El etanol de maíz como motor de transformación
Uno de los factores de mayor impacto en la última década fue la expansión del etanol de maíz. En 2020, el estado procesaba 1 millón de toneladas de maíz para producir alcohol; en 2025 esa cifra ascendió a 23 millones de toneladas, según datos del informe. Mato Grosso es el segundo productor de etanol de maíz de Brasil.
«La expansión del etanol de maíz es uno de los grandes motores de transformación del estado», señaló Diego Curat, director de AZ-Group, al detallar que esta industria generó demanda local para el cereal, estabilizó precios y dinamizó empleo e inversiones en origen.
La planta de Agrícola Alvorada, una de las principales de la región, integra acopio, comercialización de granos, provisión de insumos y fabricación de etanol, con capacidad de almacenamiento cercana a dos millones de toneladas.
Escala, integración y modelos productivos
La delegación visitó el establecimiento Bom Jesús, que maneja 380.000 hectáreas combinando soja, maíz, algodón, eucaliptus, acopio y ganadería intensiva. El sistema ganadero articula recría pastoril con terminación a pasto y suplementación energética, alcanzando ganancias de hasta 1,8 kilogramos por cabeza por día.
También se recorrió Novapec, un modelo de terminación bovina que combina pasturas tropicales —Panicum maximum y Brachiaria sp— con suplementación equivalente al 1,5-2% del peso vivo, permitiendo que los animales pasen de 360-400 kilogramos a 560-600 kilogramos en el ciclo productivo.
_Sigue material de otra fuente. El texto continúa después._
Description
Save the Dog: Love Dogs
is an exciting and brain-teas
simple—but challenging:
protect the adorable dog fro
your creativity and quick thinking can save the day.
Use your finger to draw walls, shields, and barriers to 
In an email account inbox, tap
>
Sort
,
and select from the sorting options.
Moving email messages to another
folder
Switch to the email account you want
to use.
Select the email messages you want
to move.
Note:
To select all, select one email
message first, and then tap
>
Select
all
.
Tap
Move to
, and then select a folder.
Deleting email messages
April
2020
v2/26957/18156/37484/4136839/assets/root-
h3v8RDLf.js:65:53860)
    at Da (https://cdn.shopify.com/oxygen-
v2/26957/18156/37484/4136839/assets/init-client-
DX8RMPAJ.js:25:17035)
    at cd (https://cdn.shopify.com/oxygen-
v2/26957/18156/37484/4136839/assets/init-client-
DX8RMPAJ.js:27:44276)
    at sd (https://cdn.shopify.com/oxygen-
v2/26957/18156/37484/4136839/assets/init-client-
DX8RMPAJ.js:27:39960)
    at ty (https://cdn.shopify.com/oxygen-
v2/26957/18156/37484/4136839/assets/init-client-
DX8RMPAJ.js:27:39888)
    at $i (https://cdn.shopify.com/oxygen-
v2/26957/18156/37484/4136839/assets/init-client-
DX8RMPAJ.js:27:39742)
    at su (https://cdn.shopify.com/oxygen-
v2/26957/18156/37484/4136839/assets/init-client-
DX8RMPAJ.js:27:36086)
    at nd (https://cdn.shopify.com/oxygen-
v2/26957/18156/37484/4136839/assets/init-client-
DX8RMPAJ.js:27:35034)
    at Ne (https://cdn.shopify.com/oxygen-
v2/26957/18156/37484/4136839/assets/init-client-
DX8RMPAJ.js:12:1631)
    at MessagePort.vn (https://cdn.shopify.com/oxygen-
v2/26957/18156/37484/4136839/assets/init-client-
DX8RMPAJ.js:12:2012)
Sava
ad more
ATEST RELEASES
En el plano logístico, representantes de Cargill destacaron el avance del transporte ferroviario como herramienta para reducir costos de flete desde una región mediterránea. No obstante, el tren todavía cubre una proporción acotada del volumen total comercializado, según consignó el informe.
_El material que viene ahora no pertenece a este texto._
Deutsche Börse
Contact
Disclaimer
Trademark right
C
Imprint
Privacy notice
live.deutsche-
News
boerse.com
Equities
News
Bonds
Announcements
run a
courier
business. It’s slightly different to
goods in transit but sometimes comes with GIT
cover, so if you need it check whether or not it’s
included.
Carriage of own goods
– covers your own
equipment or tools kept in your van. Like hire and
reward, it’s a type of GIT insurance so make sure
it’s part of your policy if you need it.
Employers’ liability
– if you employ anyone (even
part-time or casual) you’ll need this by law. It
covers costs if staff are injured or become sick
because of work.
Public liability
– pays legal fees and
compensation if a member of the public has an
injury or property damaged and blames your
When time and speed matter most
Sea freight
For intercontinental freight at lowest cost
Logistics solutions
Preservación ambiental y perspectivas
El informe subraya que solo el 15% del territorio de Mato Grosso está bajo uso agrícola, mientras que una parte significativa permanece bajo distintos regímenes de preservación ambiental. Nicolás Udaquiola, también director de AZ-Group, indicó que el desarrollo agroindustrial coexiste con marcos de conservación activos en el estado.
El contraste con Argentina es marcado: hace dos décadas ambos países cosechaban volúmenes similares de soja y maíz; hoy Brasil produce 180 millones de toneladas de soja frente a 50 millones argentinas, y 140 millones de maíz frente a 60 millones, según los datos citados por la consultora en su reporte.